When have you felt “betwixt-and-between” – in a disorienting place where what was familiar (good or not so good) is no longer, and what is to come may be unknown?

Arnold van Gennep, a late 19th century anthropologist, first conceptualized the idea of liminality in his studies of cultural rites of passage. He contended that, regardless of culture or circumstance, a uniform pattern exists in transitional stages of human life: separation, transition, and incorporation. The term liminality, derived from the Latin word limen, means “threshold,” and refers to the transitional (liminal) place between two otherwise defined areas or states.

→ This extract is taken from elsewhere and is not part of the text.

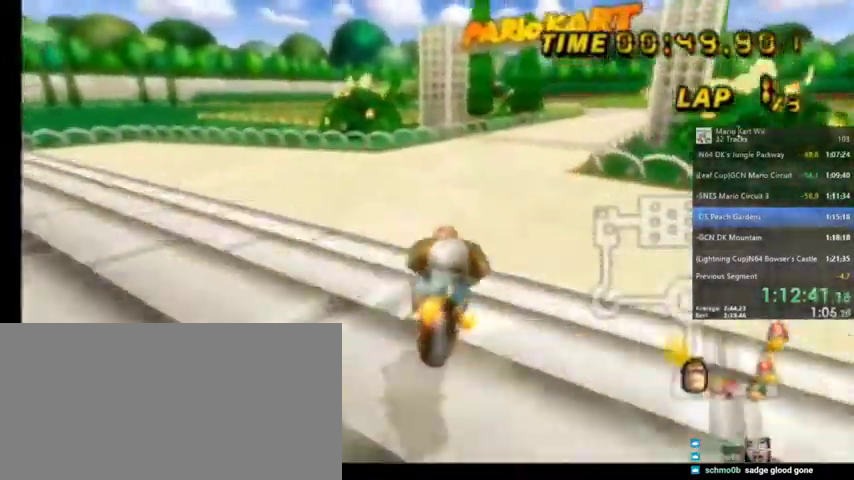
{"buttons": ["A", "R1"], "left_stick": "up-right", "right_stick": "center", "events": [[100, "left_stick", "up-right"], [200, "R1", "down"]]}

Many biblical characters experienced liminal space. Noah was suspended between corrupted and newly cleansed worlds. The Israelites wandered in the wilderness between Egypt’s oppression and Canaan’s promise. Jonah spent three days in the darkness of a whale’s belly between his separation from and reincorporation into God’s will. Jesus experienced this in-betweenness during his wilderness temptation, and quintessentially during Holy Saturday – the time between his crucifixion and resurrection. In each case, “incorporation” takes the form of transformation. For believers, it is in the sacred middle ground where God’s deepest work in our lives is accomplished. Traversing these sacred thresholds – these liminal spaces – with each other is what Soul Care Ministries at Community Presbyterian Church is all about.